In other words, may we always have joyful hearts. Isn’t that an interesting admission, that the joy that we express in our hearts and lives originates from God’s work of grace in us? And so we ask God to give us joyful hearts, and His peace…total well-being.
The third prayer that we see in this stanza is a prayer for persevering in grace, and for guidance in perplexity:
“Keep us in His grace,
And guide us when perplexed;”
[When we face baffling and vexing things, Lord, give us guidance; and Lord, help us to endure through whatever…cause us to persevere in grace. Keep us in your grace.]

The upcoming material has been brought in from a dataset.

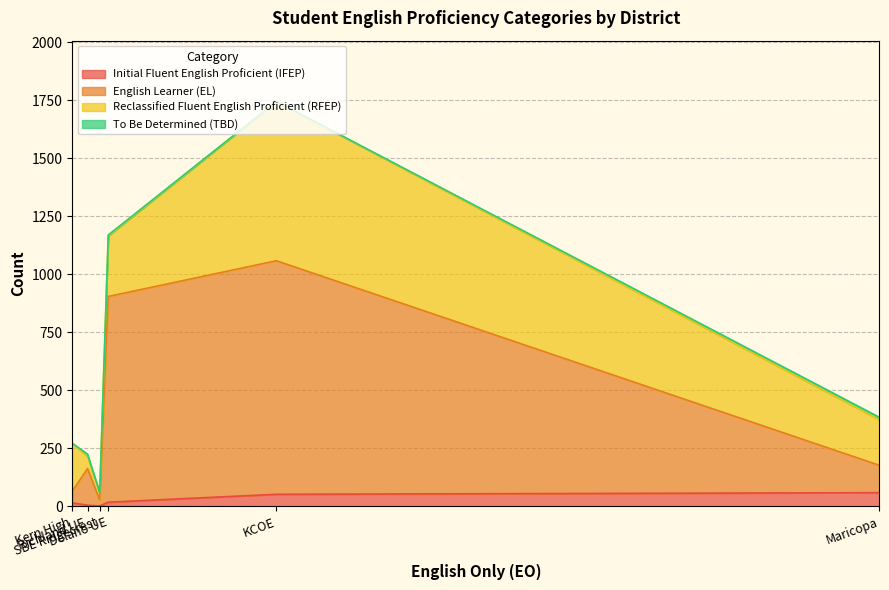

Does the chart have visible grid lines?

Yes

And then the final line is virtually a prayer that Jesus taught when He said, “And lead us not into temptation, but deliver us from evil.” Listen to it:
“And free us from all ills…”
[Deliver us from evil.]
“In this world and the next.”
[Both in this world and the world to come.]
And so the second stanza is a request.
And the third stanza is a praise, and many of you will have already caught the fact that this third stanza not only looks like The Doxology, it looks like The Gloria Patri – a Trinitarian praise of the one true God. Let’s look at it.
Stanza three goes back to praise again. In it adoration is given to the Father, Son, and Holy Spirit. God is acknowledged to be both three and one, and just like The Gloria Patri, the Trinity is referred to as it. When you sing The Gloria Patri, you sing
“Glory be to the Father, and to the Son,
And to the Holy Ghost.
As it was in the beginning,
Is now and ever shall be,
World without end.
Amen. Amen.”
I remember in worship class in seminary, one of our final exam questions was, “What does the it refer to in The Gloria Patri?” and if you didn’t say “Trinity” you were flunking the class! So we were studied up on that before we got to the final exam! Well, it refers in The Gloria Patri to the blessed Trinity, and the same thing here in the third stanza:
“All praise and thanks to God
The Father now be given;
The Son and…”
[Here’s the beautiful way the Holy Spirit is denominated…]
“…Him who reigns
with Them in highest Heaven:
The one eternal God,
Whom earth and Heaven adore;
For thus it was, is now,
And shall be evermore.”
[For thus it (the Triune God, three in one) is now, and was, and shall be evermore.]
And so the song is a song of thanks and of request and of praise.
One of the things that I love about knowing the circumstance of the hymn writer is knowing that when he calls you and me to follow Paul’s injunction in I Thessalonians 5:18 and to praise God in every circumstance, he’s done the same thing himself. He’s not calling us to do something that he’s not done. In the midst of the difficult circumstances of the Thirty Years War, he was ready to give thanks to God and he calls on us to do the same.
So let’s prepare to do that together now. Let’s take our hymnals out and let’s sing the whole song together. Let’s not just sing the last stanza. I’ll let you sing the last stanza of the hymn at the end after the benediction, but right now let’s sing the whole song together with what we’ve learned in mind.
[Congregation sings.]
Receive God’s benediction.
Peace be to the brethren, and love with faith through Jesus Christ our Lord, until the day break and the shadows flee away.